## Task
Reproduce only the top of the records, down to and including the line containing "of human adipose".

## Input

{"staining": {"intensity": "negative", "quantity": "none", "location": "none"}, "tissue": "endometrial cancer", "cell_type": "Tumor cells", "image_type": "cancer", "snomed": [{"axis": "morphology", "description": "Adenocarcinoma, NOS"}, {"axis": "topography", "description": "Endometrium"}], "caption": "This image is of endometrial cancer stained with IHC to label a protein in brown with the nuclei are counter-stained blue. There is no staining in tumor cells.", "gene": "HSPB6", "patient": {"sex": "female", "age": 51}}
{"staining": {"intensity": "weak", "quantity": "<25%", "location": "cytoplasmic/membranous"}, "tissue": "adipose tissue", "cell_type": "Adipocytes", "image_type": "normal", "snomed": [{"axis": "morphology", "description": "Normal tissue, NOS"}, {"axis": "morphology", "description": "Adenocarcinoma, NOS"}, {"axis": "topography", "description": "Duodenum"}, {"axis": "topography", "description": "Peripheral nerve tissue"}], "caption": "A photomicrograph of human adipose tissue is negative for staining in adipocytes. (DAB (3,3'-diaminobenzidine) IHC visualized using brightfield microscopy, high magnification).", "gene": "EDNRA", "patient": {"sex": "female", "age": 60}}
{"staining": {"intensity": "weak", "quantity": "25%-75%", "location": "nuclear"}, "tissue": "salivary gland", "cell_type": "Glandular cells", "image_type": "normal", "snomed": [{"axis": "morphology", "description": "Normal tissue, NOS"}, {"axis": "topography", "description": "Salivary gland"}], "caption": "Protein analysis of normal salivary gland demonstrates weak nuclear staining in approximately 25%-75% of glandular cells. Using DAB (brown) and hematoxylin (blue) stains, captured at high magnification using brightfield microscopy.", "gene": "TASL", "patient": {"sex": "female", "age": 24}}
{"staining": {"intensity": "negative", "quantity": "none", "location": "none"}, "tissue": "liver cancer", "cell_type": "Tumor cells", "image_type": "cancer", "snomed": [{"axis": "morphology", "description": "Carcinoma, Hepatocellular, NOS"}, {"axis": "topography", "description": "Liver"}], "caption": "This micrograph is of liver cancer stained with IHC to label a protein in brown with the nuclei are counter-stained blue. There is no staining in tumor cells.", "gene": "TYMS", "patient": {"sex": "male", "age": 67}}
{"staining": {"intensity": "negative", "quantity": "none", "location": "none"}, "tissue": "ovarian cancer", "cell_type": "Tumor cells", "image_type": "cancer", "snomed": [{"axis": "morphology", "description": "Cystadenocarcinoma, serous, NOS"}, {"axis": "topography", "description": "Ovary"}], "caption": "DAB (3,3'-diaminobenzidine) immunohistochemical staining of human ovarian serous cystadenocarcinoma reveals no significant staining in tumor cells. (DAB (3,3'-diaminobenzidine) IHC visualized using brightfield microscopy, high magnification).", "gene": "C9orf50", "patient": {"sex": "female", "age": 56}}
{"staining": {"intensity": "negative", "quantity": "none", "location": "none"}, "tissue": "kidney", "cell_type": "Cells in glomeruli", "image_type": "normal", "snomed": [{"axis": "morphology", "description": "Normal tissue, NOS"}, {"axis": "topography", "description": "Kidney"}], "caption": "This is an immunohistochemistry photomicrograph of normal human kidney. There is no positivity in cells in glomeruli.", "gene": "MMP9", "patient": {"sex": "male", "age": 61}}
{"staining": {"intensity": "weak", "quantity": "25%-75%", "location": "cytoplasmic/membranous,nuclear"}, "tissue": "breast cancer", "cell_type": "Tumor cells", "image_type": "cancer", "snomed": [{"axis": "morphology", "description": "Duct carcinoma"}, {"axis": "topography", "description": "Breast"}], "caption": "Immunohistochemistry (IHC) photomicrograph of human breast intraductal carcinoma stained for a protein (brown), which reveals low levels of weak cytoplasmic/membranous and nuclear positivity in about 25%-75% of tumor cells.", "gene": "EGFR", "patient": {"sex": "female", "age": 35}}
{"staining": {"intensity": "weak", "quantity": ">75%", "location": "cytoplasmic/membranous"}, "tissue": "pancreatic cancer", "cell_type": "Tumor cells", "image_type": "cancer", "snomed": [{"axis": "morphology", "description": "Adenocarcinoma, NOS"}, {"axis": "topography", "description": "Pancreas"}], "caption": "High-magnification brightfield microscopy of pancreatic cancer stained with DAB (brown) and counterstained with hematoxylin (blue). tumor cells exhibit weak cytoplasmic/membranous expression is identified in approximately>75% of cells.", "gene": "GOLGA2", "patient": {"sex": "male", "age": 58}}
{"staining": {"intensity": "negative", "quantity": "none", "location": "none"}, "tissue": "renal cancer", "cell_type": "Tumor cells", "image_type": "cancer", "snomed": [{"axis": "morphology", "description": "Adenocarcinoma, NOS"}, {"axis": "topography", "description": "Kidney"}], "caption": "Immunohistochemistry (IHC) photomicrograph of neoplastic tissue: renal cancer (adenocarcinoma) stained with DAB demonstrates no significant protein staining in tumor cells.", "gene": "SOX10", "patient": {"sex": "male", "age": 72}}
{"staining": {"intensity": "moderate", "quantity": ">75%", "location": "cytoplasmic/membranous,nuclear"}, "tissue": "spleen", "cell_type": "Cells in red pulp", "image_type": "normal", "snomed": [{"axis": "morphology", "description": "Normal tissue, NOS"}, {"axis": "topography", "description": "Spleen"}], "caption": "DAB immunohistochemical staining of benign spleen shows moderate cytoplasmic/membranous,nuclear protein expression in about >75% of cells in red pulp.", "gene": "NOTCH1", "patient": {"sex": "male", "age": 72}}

## Answer for the task
{"staining": {"intensity": "negative", "quantity": "none", "location": "none"}, "tissue": "endometrial cancer", "cell_type": "Tumor cells", "image_type": "cancer", "snomed": [{"axis": "morphology", "description": "Adenocarcinoma, NOS"}, {"axis": "topography", "description": "Endometrium"}], "caption": "This image is of endometrial cancer stained with IHC to label a protein in brown with the nuclei are counter-stained blue. There is no staining in tumor cells.", "gene": "HSPB6", "patient": {"sex": "female", "age": 51}}
{"staining": {"intensity": "weak", "quantity": "<25%", "location": "cytoplasmic/membranous"}, "tissue": "adipose tissue", "cell_type": "Adipocytes", "image_type": "normal", "snomed": [{"axis": "morphology", "description": "Normal tissue, NOS"}, {"axis": "morphology", "description": "Adenocarcinoma, NOS"}, {"axis": "topography", "description": "Duodenum"}, {"axis": "topography", "description": "Peripheral nerve tissue"}], "caption": "A photomicrograph of human adipose tissue is negative for staining in adipocytes. (DAB (3,3'-diaminobenzidine) IHC visualized using brightfield microscopy, high magnification).", "gene": "EDNRA", "patient": {"sex": "female", "age": 60}}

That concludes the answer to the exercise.